What is required:
From the records that follow, copy every line that contains the word "Jlan".

[Data extracted from a collection]
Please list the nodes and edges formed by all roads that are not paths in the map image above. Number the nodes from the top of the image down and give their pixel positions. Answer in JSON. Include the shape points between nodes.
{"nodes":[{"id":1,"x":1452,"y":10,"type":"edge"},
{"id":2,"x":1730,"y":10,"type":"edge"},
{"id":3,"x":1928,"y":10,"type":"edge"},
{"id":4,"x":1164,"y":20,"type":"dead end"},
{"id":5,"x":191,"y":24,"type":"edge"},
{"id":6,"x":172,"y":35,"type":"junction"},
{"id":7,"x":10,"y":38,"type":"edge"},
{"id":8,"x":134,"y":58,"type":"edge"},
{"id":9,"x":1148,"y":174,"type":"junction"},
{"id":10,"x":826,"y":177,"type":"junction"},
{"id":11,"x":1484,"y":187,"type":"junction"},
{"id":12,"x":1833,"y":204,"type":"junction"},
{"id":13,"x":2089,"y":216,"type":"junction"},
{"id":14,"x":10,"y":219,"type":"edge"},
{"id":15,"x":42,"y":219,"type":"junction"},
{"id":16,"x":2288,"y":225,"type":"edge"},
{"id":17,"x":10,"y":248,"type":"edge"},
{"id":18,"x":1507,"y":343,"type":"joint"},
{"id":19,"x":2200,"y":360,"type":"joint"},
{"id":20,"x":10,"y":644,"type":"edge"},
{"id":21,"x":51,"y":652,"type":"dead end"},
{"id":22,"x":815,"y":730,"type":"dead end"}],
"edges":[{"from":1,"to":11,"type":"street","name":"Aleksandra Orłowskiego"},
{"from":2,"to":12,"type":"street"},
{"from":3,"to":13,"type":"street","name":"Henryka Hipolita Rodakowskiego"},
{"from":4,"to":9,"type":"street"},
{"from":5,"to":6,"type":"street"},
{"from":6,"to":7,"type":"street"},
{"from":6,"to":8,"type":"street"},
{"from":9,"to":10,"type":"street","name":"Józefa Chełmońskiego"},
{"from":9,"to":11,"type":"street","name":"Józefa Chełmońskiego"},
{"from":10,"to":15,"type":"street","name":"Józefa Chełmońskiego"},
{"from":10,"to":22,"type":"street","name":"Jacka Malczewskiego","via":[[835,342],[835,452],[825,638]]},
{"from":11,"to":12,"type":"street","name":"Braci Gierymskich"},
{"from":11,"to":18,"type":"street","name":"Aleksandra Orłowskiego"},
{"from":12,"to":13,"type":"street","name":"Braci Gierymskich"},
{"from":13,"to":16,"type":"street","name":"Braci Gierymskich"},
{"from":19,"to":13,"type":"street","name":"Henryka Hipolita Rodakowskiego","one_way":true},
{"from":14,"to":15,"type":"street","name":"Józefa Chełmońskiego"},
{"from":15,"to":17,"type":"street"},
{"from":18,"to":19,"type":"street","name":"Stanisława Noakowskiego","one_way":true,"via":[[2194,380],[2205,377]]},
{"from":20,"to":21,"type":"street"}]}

---

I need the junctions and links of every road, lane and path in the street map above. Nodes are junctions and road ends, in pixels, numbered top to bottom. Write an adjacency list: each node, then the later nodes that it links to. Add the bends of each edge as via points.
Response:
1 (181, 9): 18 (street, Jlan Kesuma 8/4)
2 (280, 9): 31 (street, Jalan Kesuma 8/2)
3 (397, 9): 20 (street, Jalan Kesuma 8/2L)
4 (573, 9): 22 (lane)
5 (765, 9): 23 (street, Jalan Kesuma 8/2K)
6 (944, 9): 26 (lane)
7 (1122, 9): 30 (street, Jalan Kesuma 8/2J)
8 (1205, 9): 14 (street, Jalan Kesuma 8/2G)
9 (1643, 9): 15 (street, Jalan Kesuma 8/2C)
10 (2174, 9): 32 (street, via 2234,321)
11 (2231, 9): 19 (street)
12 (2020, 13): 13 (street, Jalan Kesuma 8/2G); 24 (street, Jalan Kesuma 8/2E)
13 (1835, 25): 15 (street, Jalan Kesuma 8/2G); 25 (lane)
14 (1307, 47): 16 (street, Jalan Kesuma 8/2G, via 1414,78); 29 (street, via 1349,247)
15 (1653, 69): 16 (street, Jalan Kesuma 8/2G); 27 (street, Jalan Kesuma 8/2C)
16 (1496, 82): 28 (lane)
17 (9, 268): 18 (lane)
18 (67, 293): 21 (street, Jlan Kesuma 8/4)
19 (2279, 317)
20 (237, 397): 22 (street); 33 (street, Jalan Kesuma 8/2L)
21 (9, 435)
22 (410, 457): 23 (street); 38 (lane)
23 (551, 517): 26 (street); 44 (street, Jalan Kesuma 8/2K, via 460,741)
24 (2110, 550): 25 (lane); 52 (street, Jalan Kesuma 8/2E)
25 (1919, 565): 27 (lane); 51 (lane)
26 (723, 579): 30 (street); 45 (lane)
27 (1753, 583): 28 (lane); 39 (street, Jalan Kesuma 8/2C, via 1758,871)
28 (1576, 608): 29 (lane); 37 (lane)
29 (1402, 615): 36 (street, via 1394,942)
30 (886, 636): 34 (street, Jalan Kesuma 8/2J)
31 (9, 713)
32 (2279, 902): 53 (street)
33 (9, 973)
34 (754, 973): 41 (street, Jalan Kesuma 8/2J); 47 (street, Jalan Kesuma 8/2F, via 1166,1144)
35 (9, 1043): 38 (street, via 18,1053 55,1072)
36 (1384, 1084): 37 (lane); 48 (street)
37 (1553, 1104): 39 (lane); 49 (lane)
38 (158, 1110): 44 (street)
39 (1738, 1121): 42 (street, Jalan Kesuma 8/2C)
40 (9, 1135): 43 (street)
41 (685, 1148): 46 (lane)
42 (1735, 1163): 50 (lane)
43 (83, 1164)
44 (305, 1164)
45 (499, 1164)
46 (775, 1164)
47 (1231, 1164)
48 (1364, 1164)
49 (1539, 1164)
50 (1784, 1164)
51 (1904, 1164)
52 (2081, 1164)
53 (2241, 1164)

Response box:
1 (181, 9): 18 (street, Jlan Kesuma 8/4)
18 (67, 293): 21 (street, Jlan Kesuma 8/4)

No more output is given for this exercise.